| Problem description |
Wherever a line of the data contains "озера", copy that line.
Available data Block Start
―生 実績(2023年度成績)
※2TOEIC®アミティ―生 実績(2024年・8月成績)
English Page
Available data Block End
Available data Block Start
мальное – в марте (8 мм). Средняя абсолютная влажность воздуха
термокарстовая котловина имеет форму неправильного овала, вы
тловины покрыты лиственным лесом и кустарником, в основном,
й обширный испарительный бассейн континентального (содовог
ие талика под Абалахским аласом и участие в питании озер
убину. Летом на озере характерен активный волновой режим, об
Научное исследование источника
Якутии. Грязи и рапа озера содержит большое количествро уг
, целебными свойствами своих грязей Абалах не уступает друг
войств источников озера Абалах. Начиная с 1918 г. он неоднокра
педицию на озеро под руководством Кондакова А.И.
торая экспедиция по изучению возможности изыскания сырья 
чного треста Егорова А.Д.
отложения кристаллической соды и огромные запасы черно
Available data Block End
| Response to this exercise |
Якутии. Грязи и рапа озера содержит большое количествро уг
войств источников озера Абалах. Начиная с 1918 г. он неоднокра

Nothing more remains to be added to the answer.